Amados amigos lectores: Cuando hemos sentido una experiencia de amor incondicional, no podemos tener miedo ante los problemas que nos presenta la vida. Sentirnos amados por Dios, como Jesulín se sintió amado por su papá mago, es lo que Jesús quiso comunicarnos desde la experiencia de su resurrección.
Tanto la fe como el miedo nos piden creer en algo que no podemos ver. El miedo dice: cree en lo negativo. Los negocios andan mal, vas a quebrar. Has soportado demasiado, nunca serás feliz. Mientras que la fe dice: cree en lo positivo. Dios está supliendo todas nuestras necesidades. Los mejores días están por llegar.
Hoy, te invito a que optemos por la fe y no por el miedo. De cara al futuro de nuestra nación y nuestra región,  te invito a concentrarnos en la fe y a permitir que Dios maneje nuestros miedos.

◆ **DATOS EN ESTUDIO**
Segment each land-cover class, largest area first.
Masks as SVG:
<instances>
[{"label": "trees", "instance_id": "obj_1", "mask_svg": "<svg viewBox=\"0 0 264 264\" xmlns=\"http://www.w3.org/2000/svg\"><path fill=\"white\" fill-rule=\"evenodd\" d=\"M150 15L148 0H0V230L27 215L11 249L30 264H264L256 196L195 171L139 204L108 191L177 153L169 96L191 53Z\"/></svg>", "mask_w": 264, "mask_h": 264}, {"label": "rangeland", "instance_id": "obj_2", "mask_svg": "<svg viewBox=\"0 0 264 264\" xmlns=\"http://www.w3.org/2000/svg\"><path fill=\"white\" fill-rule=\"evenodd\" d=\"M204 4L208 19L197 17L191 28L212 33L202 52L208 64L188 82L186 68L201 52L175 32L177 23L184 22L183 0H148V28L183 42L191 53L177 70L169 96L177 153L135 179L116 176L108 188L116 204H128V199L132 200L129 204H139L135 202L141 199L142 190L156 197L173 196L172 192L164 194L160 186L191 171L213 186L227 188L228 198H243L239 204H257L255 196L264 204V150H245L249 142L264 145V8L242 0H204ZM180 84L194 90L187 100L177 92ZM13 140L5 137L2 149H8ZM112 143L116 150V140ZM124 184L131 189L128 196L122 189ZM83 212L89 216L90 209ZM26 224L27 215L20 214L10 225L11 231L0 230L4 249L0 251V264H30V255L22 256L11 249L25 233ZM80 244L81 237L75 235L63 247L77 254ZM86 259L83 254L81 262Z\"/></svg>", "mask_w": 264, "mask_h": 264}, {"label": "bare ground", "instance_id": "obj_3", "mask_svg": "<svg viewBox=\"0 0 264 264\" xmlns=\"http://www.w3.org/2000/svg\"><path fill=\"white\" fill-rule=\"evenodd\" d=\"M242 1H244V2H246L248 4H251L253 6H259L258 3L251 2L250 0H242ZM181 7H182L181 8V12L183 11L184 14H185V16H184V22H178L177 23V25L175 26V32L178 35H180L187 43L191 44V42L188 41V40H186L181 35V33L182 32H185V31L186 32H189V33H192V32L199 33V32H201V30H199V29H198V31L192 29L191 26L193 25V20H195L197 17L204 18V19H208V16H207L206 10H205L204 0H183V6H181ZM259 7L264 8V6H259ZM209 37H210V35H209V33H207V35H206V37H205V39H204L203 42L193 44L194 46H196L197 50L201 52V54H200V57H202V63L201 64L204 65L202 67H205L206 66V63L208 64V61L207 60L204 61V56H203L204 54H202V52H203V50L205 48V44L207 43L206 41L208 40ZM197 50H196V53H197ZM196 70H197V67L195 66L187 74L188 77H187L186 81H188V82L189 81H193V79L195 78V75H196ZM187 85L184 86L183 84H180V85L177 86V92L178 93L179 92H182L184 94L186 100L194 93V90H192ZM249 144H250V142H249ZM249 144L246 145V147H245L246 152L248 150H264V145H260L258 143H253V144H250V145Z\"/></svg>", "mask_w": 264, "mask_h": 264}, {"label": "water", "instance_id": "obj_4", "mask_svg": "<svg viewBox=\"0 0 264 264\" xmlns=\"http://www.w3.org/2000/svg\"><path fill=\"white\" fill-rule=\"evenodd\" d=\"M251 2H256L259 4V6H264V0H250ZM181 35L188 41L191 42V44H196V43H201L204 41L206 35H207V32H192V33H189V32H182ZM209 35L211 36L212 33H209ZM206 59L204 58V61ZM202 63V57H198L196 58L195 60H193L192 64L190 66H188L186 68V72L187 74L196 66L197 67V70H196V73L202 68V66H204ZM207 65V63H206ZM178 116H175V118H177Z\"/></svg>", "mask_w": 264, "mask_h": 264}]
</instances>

◆ **TAREAS A REALIZAR**
(A) Transcriba del texto sobre la fe y el miedo el fragmento que va desde "Amados amigos lectores: Cuando" hasta "están por llegar.", ambos incluidos.
(B) Responda brevemente a partir del texto sobre la fe y el miedo:
(i) ¿Quién se sintió amado por su papá mago?
(ii) Según el texto, ¿en qué pide creer el miedo?
(iii) ¿Por qué se invita a optar, en lugar del miedo?

◆ **SECCIÓN DE RESPUESTAS**
(A)
Amados amigos lectores: Cuando hemos sentido una experiencia de amor incondicional, no podemos tener miedo ante los problemas que nos presenta la vida. Sentirnos amados por Dios, como Jesulín se sintió amado por su papá mago, es lo que Jesús quiso comunicarnos desde la experiencia de su resurrección.
Tanto la fe como el miedo nos piden creer en algo que no podemos ver. El miedo dice: cree en lo negativo. Los negocios andan mal, vas a quebrar. Has soportado demasiado, nunca serás feliz. Mientras que la fe dice: cree en lo positivo. Dios está supliendo todas nuestras necesidades. Los mejores días están por llegar.

(B)
(i) Jesulín.
(ii) En lo negativo.
(iii) Por la fe.